配列番号1−28:本開示にかかる修飾ポリペプチドにおける固定化配列の一実施形態
配列番号29−34:本開示にかかる修飾ポリペプチドにおける細胞接着促進配列の一実施形態
配列番号35:本開示にかかる修飾ポリペプチドにおけるリンカー配列の一実施形態
配列番号36−37:本開示にかかる修飾ポリペプチドにおけるリンカー配列の一実施形態

Claims (12)

  1. ペプチドで修飾された培養面を有する細胞培養容器であって、
    細胞接着促進配列と固定化配列とを含む修飾ポリペプチドの前記固定化配列が前記培養面を構成する基材表面に結合し、
    前記細胞接着促進配列が、一端が前記固定化配列を介して前記培養面に固定化された固定端となり他端が自由端となるように前記培養面に配置されている、細胞培養容器。

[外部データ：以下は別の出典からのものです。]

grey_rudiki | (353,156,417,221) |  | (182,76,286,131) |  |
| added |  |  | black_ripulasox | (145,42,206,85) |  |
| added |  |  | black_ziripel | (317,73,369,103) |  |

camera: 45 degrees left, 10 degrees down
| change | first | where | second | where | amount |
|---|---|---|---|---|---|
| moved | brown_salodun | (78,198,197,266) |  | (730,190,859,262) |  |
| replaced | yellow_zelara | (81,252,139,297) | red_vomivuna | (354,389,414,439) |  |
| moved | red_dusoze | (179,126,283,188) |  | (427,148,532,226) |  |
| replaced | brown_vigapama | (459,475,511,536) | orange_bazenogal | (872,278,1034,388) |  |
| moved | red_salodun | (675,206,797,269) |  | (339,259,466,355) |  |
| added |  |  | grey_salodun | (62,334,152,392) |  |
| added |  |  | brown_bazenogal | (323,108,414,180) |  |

  2. 前記修飾ポリペプチドが、前記細胞接着促進配列とリンカーと前記固定化配列とがこの順で結合しているアミノ酸配列からなり、前記リンカーが、ペプチド結合又はアミノ酸残基数1〜25のペプチドである、請求項1記載の細胞培養容器。
  3. 前記基材の材質がポリスチレン樹脂であり、前記固定化配列が配列表の配列番号1から20の配列から選択される、請求項1又は2に記載の細胞培養容器。
  4. 前記基材の材質がポリカーボネート樹脂又はポリメチルメタクリレート樹脂であり、前記固定化配列が配列表の配列番号21から28の配列から選択される、請求項1又は2に記載の細胞培養容器。

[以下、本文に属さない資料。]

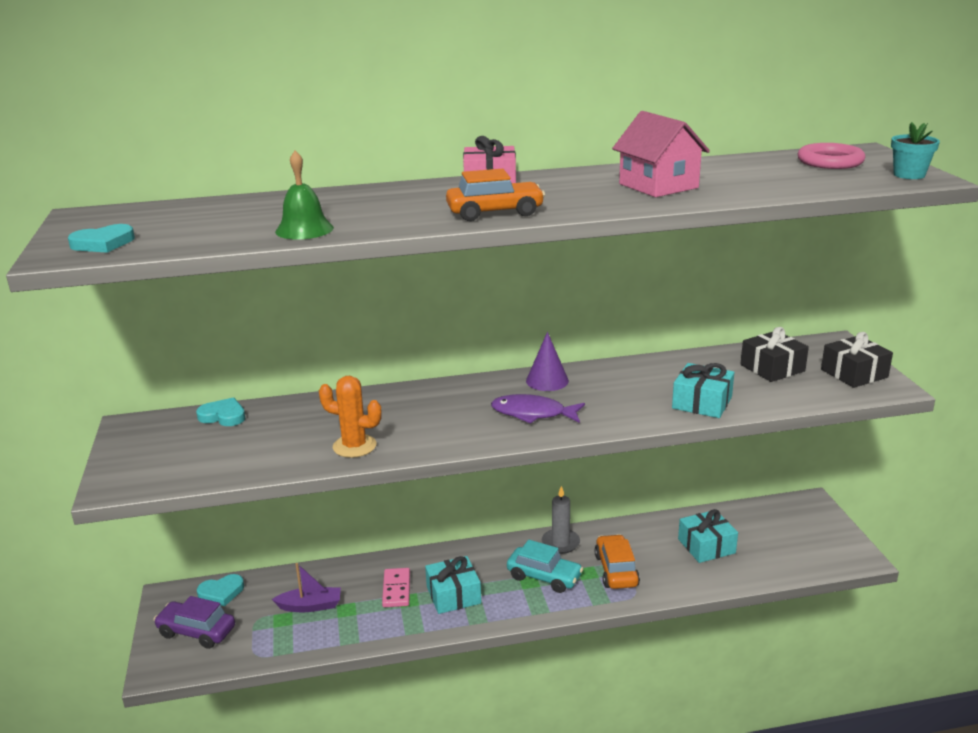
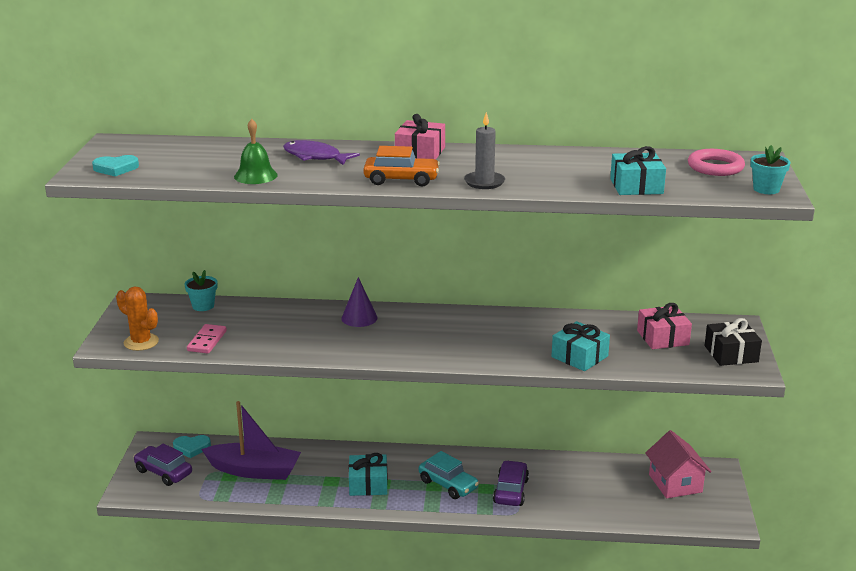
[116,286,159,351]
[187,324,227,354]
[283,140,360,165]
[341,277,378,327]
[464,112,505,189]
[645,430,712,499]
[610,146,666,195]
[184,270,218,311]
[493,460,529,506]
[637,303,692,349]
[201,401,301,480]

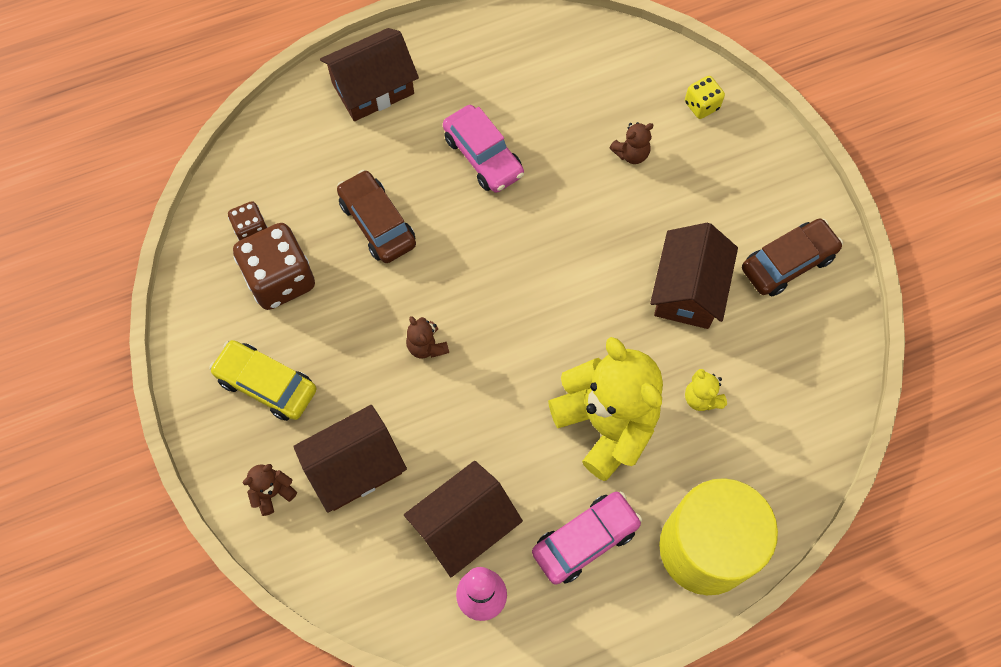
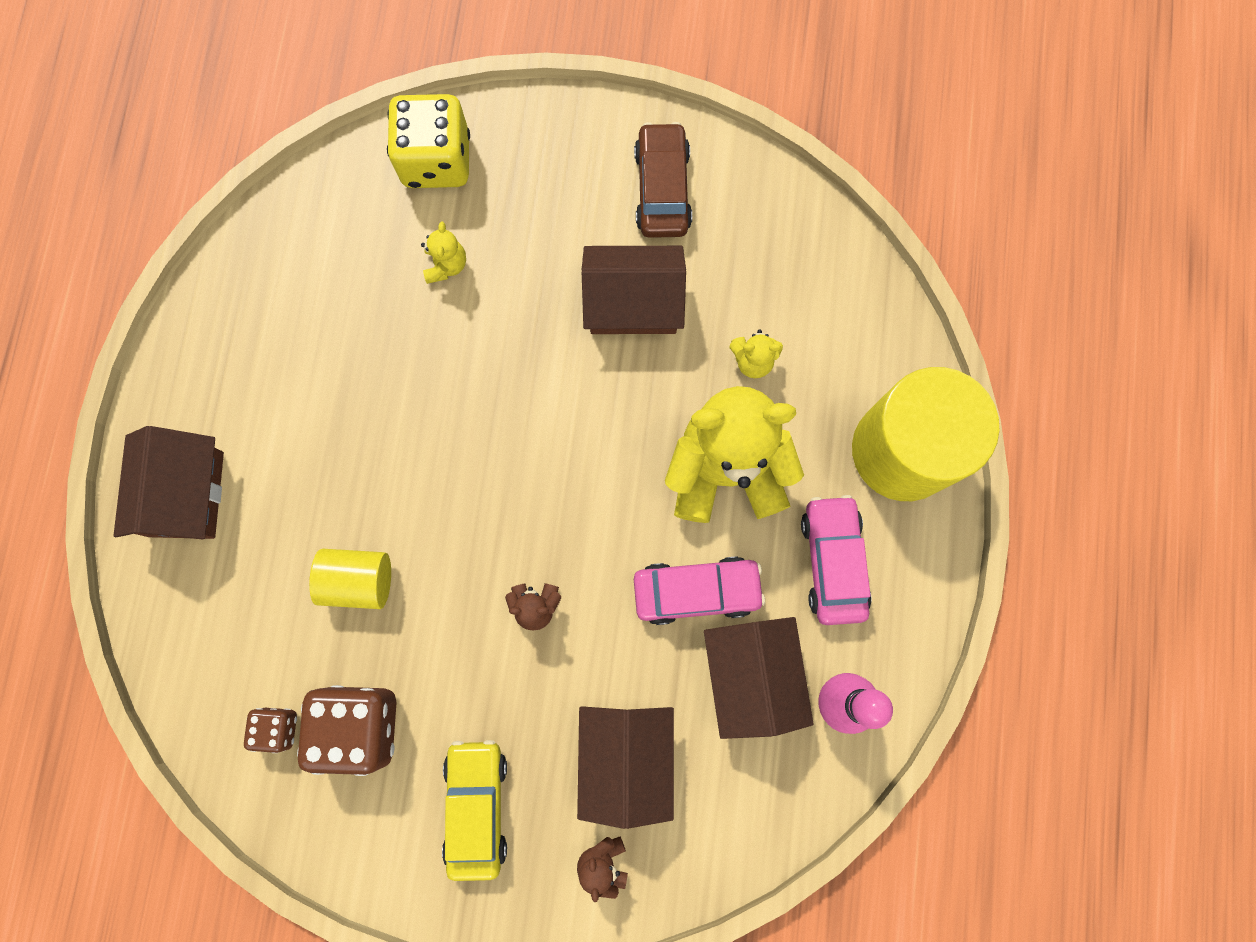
[634,557,765,625]
[309,549,391,609]
[421,222,466,284]
[442,740,507,881]
[582,246,686,334]
[387,94,470,188]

  5. 前記細胞接着促進配列が、前記培養面に一種類又は二種類以上配置されている、請求項1から4のいずれかに記載の細胞培養容器。
  6. 前記細胞接着促進配列が、配列表の配列番号29及び30の配列の少なくとも一方である、請求項1から5のいずれかに記載の細胞培養容器。
  7. 請求項1から6のいずれかに記載された細胞培養容器の製造方法であって、
    前記修飾ポリペプチドと前記培養面とを接触させることを含む、細胞培養容器の製造方法。
  8. 請求項1から6のいずれかに記載された細胞培養容器の製造に用いる修飾ポリペプチドであって、前記細胞接着促進配列とリンカーと前記固定化配列とがこの順で結合しているアミノ酸配列からなり、前記リンカーが、ペプチド結合、又は、アミノ酸数が1〜25のアミノ酸配列である、ポリペプチド。
  9. 配列表の配列番号36又は37のアミノ酸配列からなる、請求項8記載のポリペプチド。
  10. 請求項8又は9に記載のポリペプチドを発現可能なベクター。
  11. 請求項1から6のいずれかに記載された細胞培養容器を用いた細胞培養方法。
  12. 請求項1から6のいずれかに記載された細胞培養容器を用いて細胞を培養することを含む、細胞の製造方法。